剝 → 節
Hexagram 23: Splitting Apart → Hexagram 60: Limitation
Changing Lines
This transformation involves 4 changing lines (lines 1, 2, 5, 6).
Line 1
初六 剝牀以足。蔑貞凶。
Six at the beginning means: The leg of the bed is split. Those who persevere are destroyed. Misfortune.
Line 2
六二 剝牀以辨。蔑貞凶。
Six in the second place means: The bed is split at the edge. Those who persevere are destroyed. Misfortune.
Line 5
六五 貫魚。以宮人寵。无不利。
Six in the fifth place means: A shoal of fishes. Favor comes through the court ladies. Everything acts to further.
Line 6
上九 碩果不食。君子得輿。小人剝廬。
Nine at the top means: There is a large fruit still uneaten. The superior man receives a carriage. The house of the inferior man is split apart.
Trigram Changes
Yilin Verse
虵行蜿蜒,不能上阪。履節安居,可以無憂。
The serpent winds and slithers, unable to climb the slope. Treading on measure and dwelling in peace, one may be free from worry.
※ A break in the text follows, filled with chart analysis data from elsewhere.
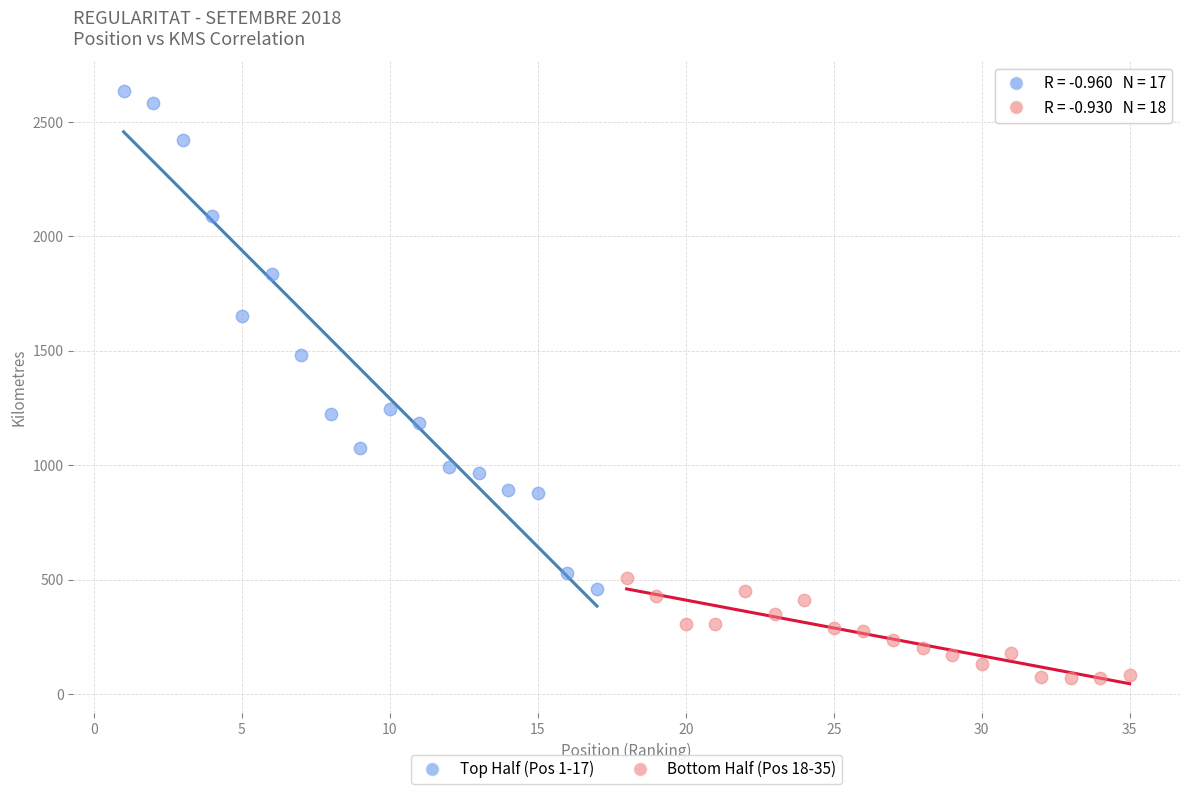

Which series has the widest spread of Y values?

Top Half (Pos 1-17)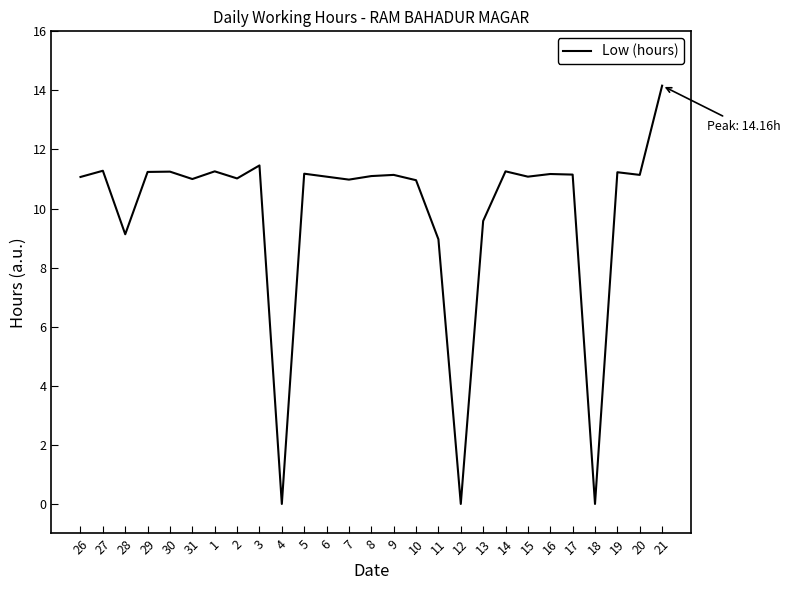

What is the difference between the maximum and minimum values?

14.2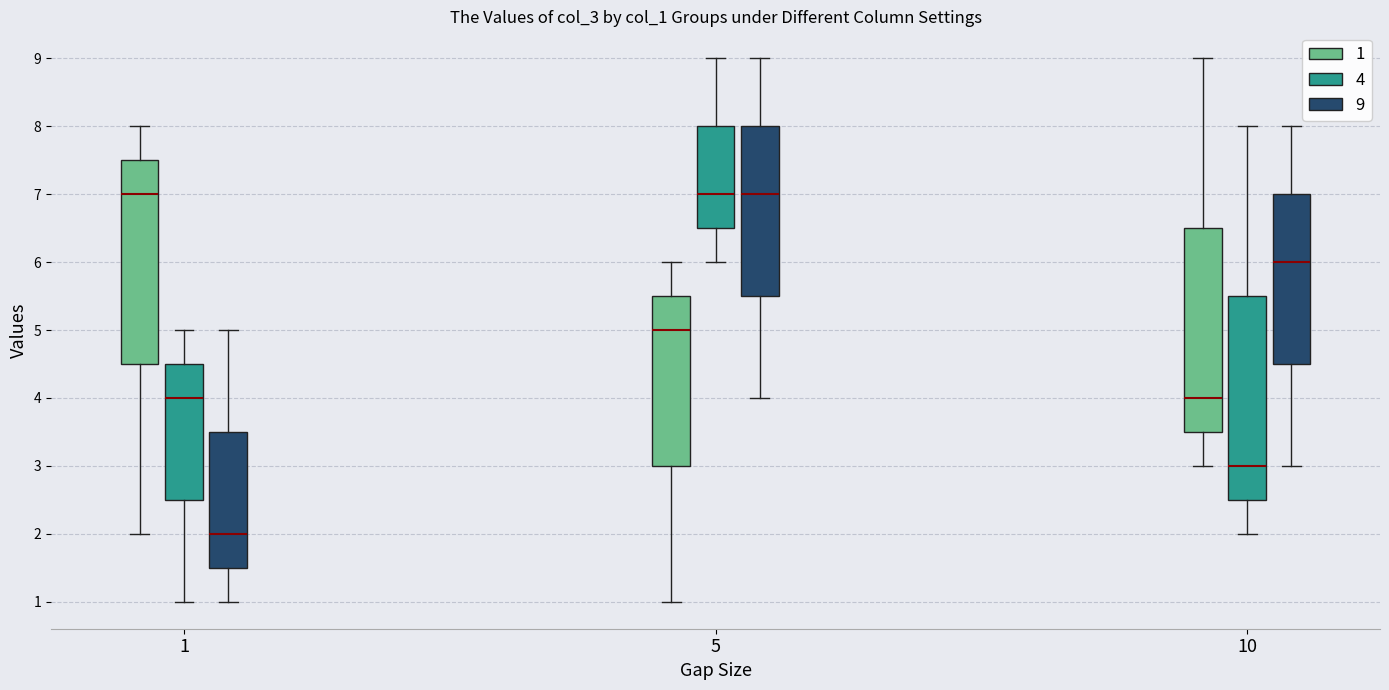

Reading left to right, read every box against the y-axis: the position of its median line, the range the box covers, and the ends of its whiskers. The values are not printed on the chart, so give them approximately, as read against the axis.

1 (1): median 7.0, box 4.5 to 7.5, whiskers 2.0 to 8.0
1 (4): median 4.0, box 2.5 to 4.5, whiskers 1.0 to 5.0
1 (9): median 2.0, box 1.5 to 3.5, whiskers 1.0 to 5.0
5 (1): median 5.0, box 3.0 to 5.5, whiskers 1.0 to 6.0
5 (4): median 7.0, box 6.5 to 8.0, whiskers 6.0 to 9.0
5 (9): median 7.0, box 5.5 to 8.0, whiskers 4.0 to 9.0
10 (1): median 4.0, box 3.5 to 6.5, whiskers 3.0 to 9.0
10 (4): median 3.0, box 2.5 to 5.5, whiskers 2.0 to 8.0
10 (9): median 6.0, box 4.5 to 7.0, whiskers 3.0 to 8.0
— Jiao Yanshou, Yilin (Forest of Changes), 1st century BCE
Commentary
Mountain upon earth strips away, and water rests above the lake — Limitation, the hexagram of knowing where to stop. A snake slithers along but cannot climb the slope. By observing proper limits and dwelling in peace, one may live without worry. The snake — limbless, ground-hugging, sinuous — meets its natural boundary at the hillside. It cannot ascend, and this is not tragedy but fact. The verse does not lament the limitation but pivots to its positive corollary: by 'treading the rhythm of limits and dwelling peacefully,' anxiety disappears. From Splitting Apart to Limitation, the mountain's erosion defines a new boundary. What was once a towering peak is now a modest slope — but that slope is precisely what gives the landscape its usable form. The snake that accepts its limit finds peace; the one that fights it finds only exhaustion.